Ready or not: a carbon price on exports is coming to Australia

Jul 26, 2021

Those of us who have at least an elementary grasp of economics would have been astonished at the reasoning of Trade Minister Dan Tehan during his ABC interview last week on The EU’s proposed carbon levy on imports (the Carbon Border Adjustment Mechanism (CBAM).   

The obvious fact is that  a carbon levy on trade is inevitable as we approach carbon neutrality by 2050. That is, a decarbonising crunch points is now arriving given the radical differences globally,  between the carbon intensity of processing and manufacturing in differing countries.  Such differences are becoming intolerable given national (and EU) GHG reduction regimes are  radically different in the extent to which they apply a carbon price on different commodities. Such differences will of course  unfairly penalise those industries where carbon is priced in line with the transition to a carbon neutral 2050.

With the US and Japan now also taking the first steps to a trade based carbon levy, the necessity of  integrating it into our (albeit as yet formulated) 2050 carbon neutrality strategy is obvious.  There is no time to be wasted, as Tehan suggests, by going back to the WTO and trying to negotiate some other complex country specific way of integrating national  GHG emission regimes (what on earth that might be is hard to imagine).

The reluctance to embrace the CBAM makes no sense given that  Australia will, arguably, have most to gain from such a global mechanism.  As Ross Garnaut points out, we have the opportunity to be a global renewable energy manufacturing and processing powerhouse based on being able  to produce the world’s cheapest solar energy.
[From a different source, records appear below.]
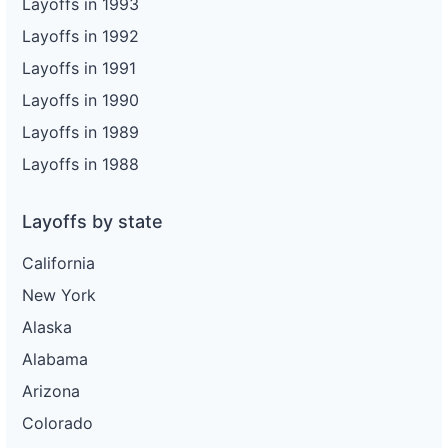
Layoffs in 1993
Layoffs in 1992
Layoffs in 1991
Layoffs in 1990
Layoffs in 1989
Layoffs in 1988
Layoffs by state
California
New York
Alaska
Alabama
Arizona
Colorado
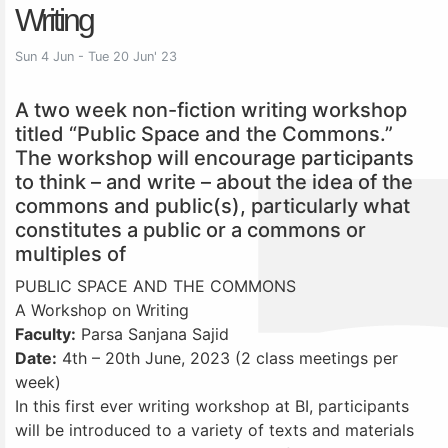
Writing
Sun 4 Jun - Tue 20 Jun' 23
A two week non-fiction writing workshop
titled “Public Space and the Commons.”
The workshop will encourage participants
to think – and write – about the idea of the
commons and public(s), particularly what
constitutes a public or a commons or
multiples of
PUBLIC SPACE AND THE COMMONS
A Workshop on Writing
Faculty:
Parsa Sanjana Sajid
Date:
4th – 20th June, 2023 (2 class meetings per
week)
In this first ever writing workshop at BI, participants
will be introduced to a variety of texts and materials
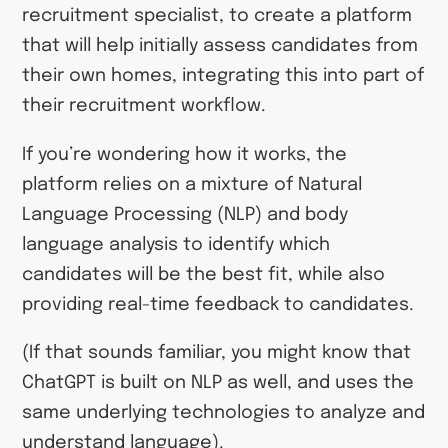
recruitment specialist, to create a platform
that will help initially assess candidates from
their own homes, integrating this into part of
their recruitment workflow.
If you’re wondering how it works, the
platform relies on a mixture of Natural
Language Processing (NLP) and body
language analysis to identify which
candidates will be the best fit, while also
providing real-time feedback to candidates.
(If that sounds familiar, you might know that
ChatGPT is built on NLP as well, and uses the
same underlying technologies to analyze and
understand language).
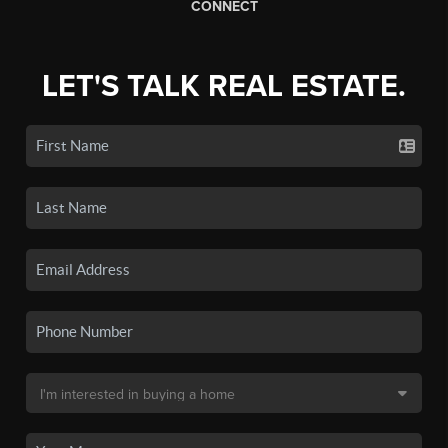
CONNECT
LET'S TALK REAL ESTATE.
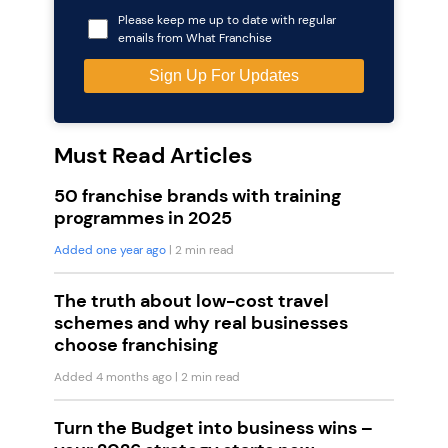
Please keep me up to date with regular
emails from What Franchise
Must Read Articles
50 franchise brands with training
programmes in 2025
Added one year ago
| 2 min read
The truth about low-cost travel
schemes and why real businesses
choose franchising
Added 4 months ago
| 2 min read
Turn the Budget into business wins –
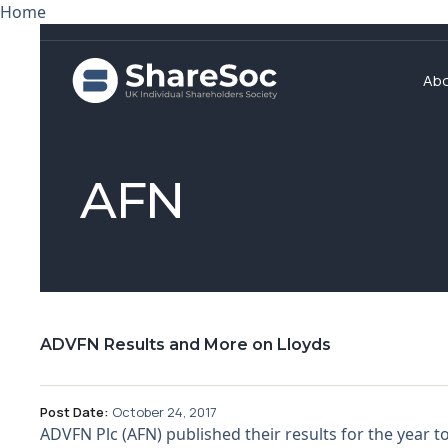
Home
Ab
AFN
ADVFN Results and More on Lloyds
Post Date:
October 24, 2017
ADVFN Plc (AFN) published their results for the year t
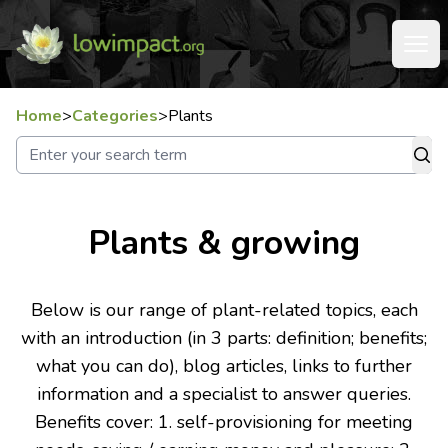
Home
>
Categories
>
Plants
Plants & growing
Below is our range of plant-related topics, each
with an introduction (in 3 parts: definition; benefits;
what you can do), blog articles, links to further
information and a specialist to answer queries.
Benefits cover: 1. self-provisioning for meeting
And as Alan Finkle reminds us, this can in turn turn  Australia into a hydrogen driven manufacturing and exporting powerhouse.  That prospect is being enhanced by  AEMO’s plan to make the Australia power grid wholly renewable by 2025 – which happens to fit neatly with the EU’s planned start for its trade based carbon levy in 2026.
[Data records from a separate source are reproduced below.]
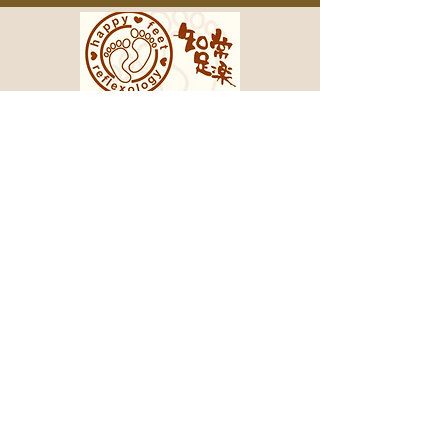
2212 E Carson St, Pittsburgh, PA
15203
412-488-8878
3051 W Liberty Ave, South Hills, PA
15216
412-488-8858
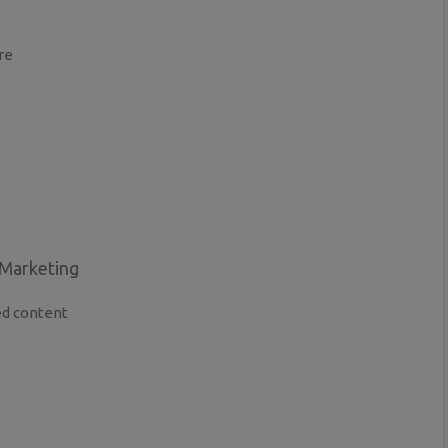
re
 Marketing
ed content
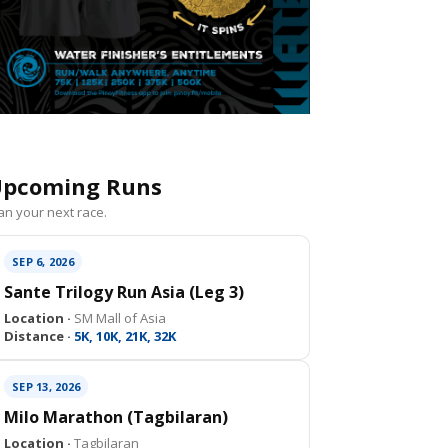
pcoming Runs
an your next race.
SEP 6, 2026
Sante Trilogy Run Asia (Leg 3)
Location ·
SM Mall of Asia
Distance ·
5K, 10K, 21K, 32K
SEP 13, 2026
Milo Marathon (Tagbilaran)
Location ·
Tagbilaran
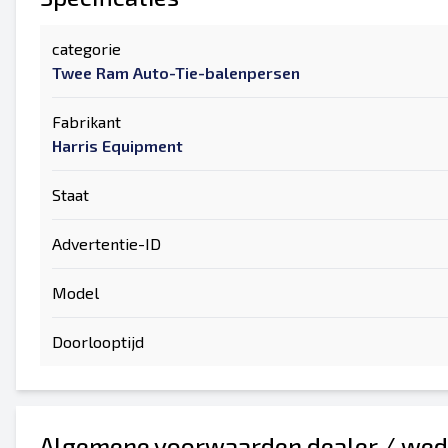
categorie
Twee Ram Auto-Tie-balenpersen
Fabrikant
Harris Equipment
Staat
Advertentie-ID
Model
Doorlooptijd
Algemene voorwaarden dealer / wed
Thus, a carbon levy on exports would deliver  the essential competitive underpinning for such energy investment projects as the $100 billion the Western Green Energy renewable energy hub.  It would also put us in the front of the queue for hydrogen exports to Japan.  That is, a levy would ensure that low cost high polluting processing and manufacturing in China, India and elsewhere will be less competitive.

In the shorter term the CBAM poses little threat to Australian exports. Its application to cement, iron and steel, aluminium, fertilises and electricity – as the  Australian Industry group have pointed out – will have little effect on our trade with the EU given it is minimal in these products. Moreover, the CBAM regime is to incorporate a parallel reduction of free carbon credits allocated to EU heavy industries to protect them from carbon leakage  –  trade generated by exporters to the EU which are competitive from not being subject to a carbon tax.

In the medium term a global rollout of an export carbon levy can only help accelerate the decarbonising of our power sector and the re-creation of a low carbon heavy industry sector. However, the indirect effect of a trade based carbon levy on our coal exports  needs to be examined given, presumably, its the unspoken factor in our Government’s response to the CBAM.  If such a tax were to be extended to such exports, Australia’s efficiency as a miner would indicate any carbon generated in the extraction process would be less than our competitors. More to the point is whether a carbon export levy would accelerate the transition away from coal. However, the transition from coal to renewables is and will be driven by the carbon price. In the EU its rise – currently around 50 EU or $AU80 – is a reflection of its accelerating carbon neutrality goals.  That acceleration is and will be evident for other countries (China’s carbon price is estimated to be only around 3 EU) as 2050 approaches and with this will inevitably come an adjustment mechanism for international trade.